Stored data entries

*****

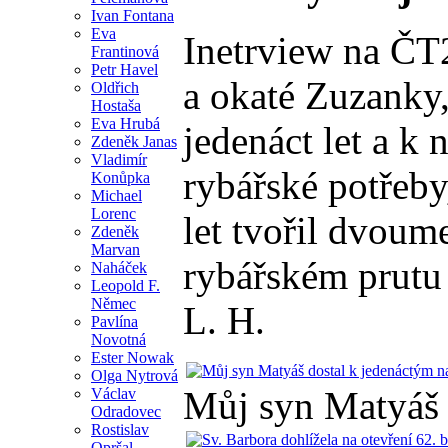
Ivan Fontana
Eva
Inetrview na ČT2
Frantinová
Petr Havel
a okaté Zuzanky,
Oldřich
Hostaša
Eva Hrubá
jedenáct let a k
Zdeněk Janas
Vladimír
rybářské potřeby
Konůpka
Michael
Lorenc
let tvořil dvou
Zdeněk
Marvan
rybářském prutu 
Naháček
Leopold F.
Němec
L. H.
Pavlína
Novotná
Ester Nowak
Olga Nytrová
Můj syn Matyáš 
Václav
Odradovec
Rostislav
Opršal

*****

Task details: Could you output the lines above, exactly as written, from the one containing "Inetrview na ČT2" through the last, with both ends included and no others?

Result:
Inetrview na ČT2
Frantinová
Petr Havel
a okaté Zuzanky,
Oldřich
Hostaša
Eva Hrubá
jedenáct let a k
Zdeněk Janas
Vladimír
rybářské potřeby
Konůpka
Michael
Lorenc
let tvořil dvou
Zdeněk
Marvan
rybářském prutu 
Naháček
Leopold F.
Němec
L. H.
Pavlína
Novotná
Ester Nowak
Olga Nytrová
Můj syn Matyáš 
Václav
Odradovec
Rostislav
Opršal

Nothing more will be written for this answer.